Lire aussi : Driss Guerraoui : « Mettre les politiques de la concurrence au service de la démocratie économique »

Cette conférence sied une dimension international à plusieurs titres. En effet, trois organisations internationales : la CNUCED, l’OCDE et la Banque Mondiale y participent. Cinq experts originaires d’Etats africains (Afrique du Sud, Kenya, Algérie, Tunisie et Gambie) et du Maroc sont venus partager leurs expériences. C’est aussi le cas de quatre experts venus de pays d’Asie (Chine, Turquie, Inde et Japon), de cinq experts européens (Royaume Uni, Portugal, Autriche, Allemagne et Suisse) et d’un expert brésilien. C’est là une diversité exceptionnelle de points de vue et d’expériences pratiques. Au niveau national, la Confédération générale des entreprises du Maroc (CGEM) et le Conseil économique, social et environnemental (CESE) ont aussi été invités à partager leurs visions sur la question de la concurrence.
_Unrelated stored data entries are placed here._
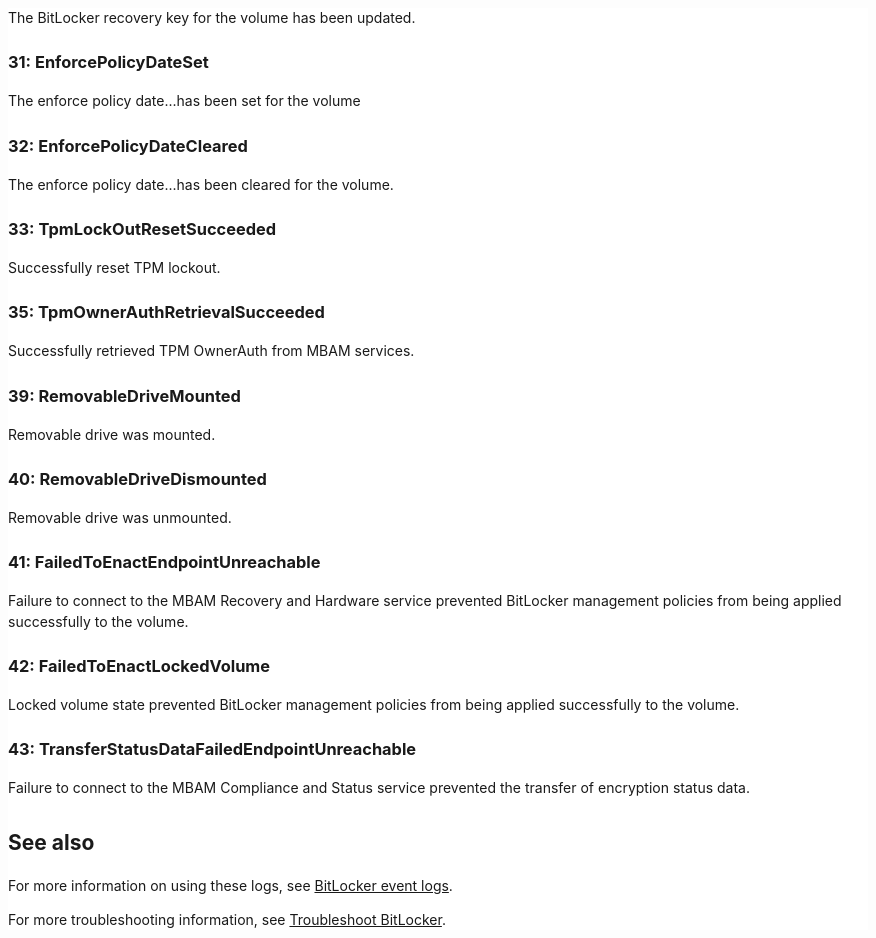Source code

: The BitLocker recovery key for the volume has been updated.

### 31: EnforcePolicyDateSet

The enforce policy date...has been set for the volume

### 32: EnforcePolicyDateCleared

The enforce policy date...has been cleared for the volume.

### 33: TpmLockOutResetSucceeded

Successfully reset TPM lockout.

### 35: TpmOwnerAuthRetrievalSucceeded

Successfully retrieved TPM OwnerAuth from MBAM services.

### 39: RemovableDriveMounted

Removable drive was mounted.

### 40: RemovableDriveDismounted

Removable drive was unmounted.

### 41: FailedToEnactEndpointUnreachable

Failure to connect to the MBAM Recovery and Hardware service prevented BitLocker management policies from being applied successfully to the volume.

### 42: FailedToEnactLockedVolume

Locked volume state prevented BitLocker management policies from being applied successfully to the volume.

### 43: TransferStatusDataFailedEndpointUnreachable

Failure to connect to the MBAM Compliance and Status service prevented the transfer of encryption status data.

## See also

For more information on using these logs, see [BitLocker event logs](/configmgr/protect/tech-ref/bitlocker/about-event-logs).

For more troubleshooting information, see [Troubleshoot BitLocker](/configmgr/protect/tech-ref/bitlocker/troubleshoot).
Partager les meilleures pratiques nationales et internationales est le premier objectif de cette rencontre. Tisser des relations de coopération et faire face aux nouveaux défis inhérents à la « révolution digitale » en cours, source d’une nouvelle complexité dans les rapports internationaux est le nouveau défi à relever. C’est là un évènement traduisant cette prise de conscience mondiale d’un besoin de développer la concurrence loyale, synonyme de démocratie économique et non antinomique à la justice sociale.